### DOCUMENT
(begin)

The OnCrawl interface intends to be very user friendly with many relevant graphics and visualizations. However, when the need in data analysis is more sophisticated, it is essential for our users to be able to request OnCrawl on a more personal way.
The OnCrawl filters, whether they are Quick or Customs – that is to say pre-written or personalized data filters – are the solution for customized and complex analysis of an important amount of data coming from your projects.
If you already master the Data Explorer and wish to consult our 17 Custom Filters, click here.
OnCrawl is a powerful system which compiles and creates a set of SEO metrics. But our data platform is above all based on an API which enables to request all the compiled data of your project through the Data Explorer.

How does the Data Explorer work?

Data explorer oncrawlThe Data Explorer is the interface to prioritize for complex analysis because it allows to browse all your data by manipulating our OQL request language (OnCrawl Query Language).
The “Data Explorer” is available in the “Tools” part located at the bottom of the app menu.
You will find in the Data Explorer some “Quick Filters” which are pre-filled filters by our team of SEO experts.
They are the first possible step for the creation of your own filters; the Custom Filters (own filter) which we will approach in this article.

(end)

### COMPLETE THE FOLLOWING
1. Answer these questions from the OnCrawl page.
(a) How many Custom Filters does the page offer to readers who already master the Data Explorer?
(b) In which part of the app menu is the Data Explorer found?
(c) What does the abbreviation OQL stand for?
2. Rewrite the part of the OnCrawl page that opens with the words "The OnCrawl filters, whether" and closes with "the Data Explorer.", replacing "SEO metrics" with "crawl metrics".

### LISTED RECORDS
(begin)

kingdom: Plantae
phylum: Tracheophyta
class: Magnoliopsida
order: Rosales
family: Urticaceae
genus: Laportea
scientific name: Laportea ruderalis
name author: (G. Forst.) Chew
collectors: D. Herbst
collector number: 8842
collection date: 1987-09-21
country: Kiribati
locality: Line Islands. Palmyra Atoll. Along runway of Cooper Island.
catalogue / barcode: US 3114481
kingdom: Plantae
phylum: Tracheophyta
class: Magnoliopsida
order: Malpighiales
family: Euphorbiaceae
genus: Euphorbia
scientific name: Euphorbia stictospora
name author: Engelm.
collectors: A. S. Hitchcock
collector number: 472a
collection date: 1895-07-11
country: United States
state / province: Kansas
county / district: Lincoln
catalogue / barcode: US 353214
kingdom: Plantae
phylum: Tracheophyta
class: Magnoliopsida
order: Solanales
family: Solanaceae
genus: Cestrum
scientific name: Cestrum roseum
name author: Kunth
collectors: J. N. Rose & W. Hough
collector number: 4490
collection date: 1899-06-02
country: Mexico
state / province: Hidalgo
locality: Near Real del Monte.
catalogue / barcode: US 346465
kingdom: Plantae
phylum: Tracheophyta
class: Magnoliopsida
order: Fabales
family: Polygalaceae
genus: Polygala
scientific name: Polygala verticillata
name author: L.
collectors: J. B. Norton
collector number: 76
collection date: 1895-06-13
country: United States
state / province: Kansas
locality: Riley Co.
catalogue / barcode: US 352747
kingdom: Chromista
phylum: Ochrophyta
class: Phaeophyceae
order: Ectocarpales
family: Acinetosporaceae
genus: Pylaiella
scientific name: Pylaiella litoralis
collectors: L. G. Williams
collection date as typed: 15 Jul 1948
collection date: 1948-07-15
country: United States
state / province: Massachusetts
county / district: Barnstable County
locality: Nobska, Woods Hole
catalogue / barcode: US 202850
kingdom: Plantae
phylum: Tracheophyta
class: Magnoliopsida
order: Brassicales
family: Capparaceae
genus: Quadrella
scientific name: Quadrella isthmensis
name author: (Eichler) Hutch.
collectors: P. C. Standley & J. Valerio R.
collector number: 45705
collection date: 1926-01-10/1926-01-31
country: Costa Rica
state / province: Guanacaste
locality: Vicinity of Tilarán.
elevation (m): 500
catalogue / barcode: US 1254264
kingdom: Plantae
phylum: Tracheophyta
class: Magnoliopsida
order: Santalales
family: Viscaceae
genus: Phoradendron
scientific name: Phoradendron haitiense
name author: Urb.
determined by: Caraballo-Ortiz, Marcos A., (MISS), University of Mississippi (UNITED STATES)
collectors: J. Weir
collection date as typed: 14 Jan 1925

(end)

### WRITTEN RESPONSES
1.
(a) 17
(b) The "Tools" part, at the bottom of the app menu
(c) OnCrawl Query Language

2.
The OnCrawl filters, whether they are Quick or Customs – that is to say pre-written or personalized data filters – are the solution for customized and complex analysis of an important amount of data coming from your projects.
If you already master the Data Explorer and wish to consult our 17 Custom Filters, click here.
OnCrawl is a powerful system which compiles and creates a set of crawl metrics. But our data platform is above all based on an API which enables to request all the compiled data of your project through the Data Explorer.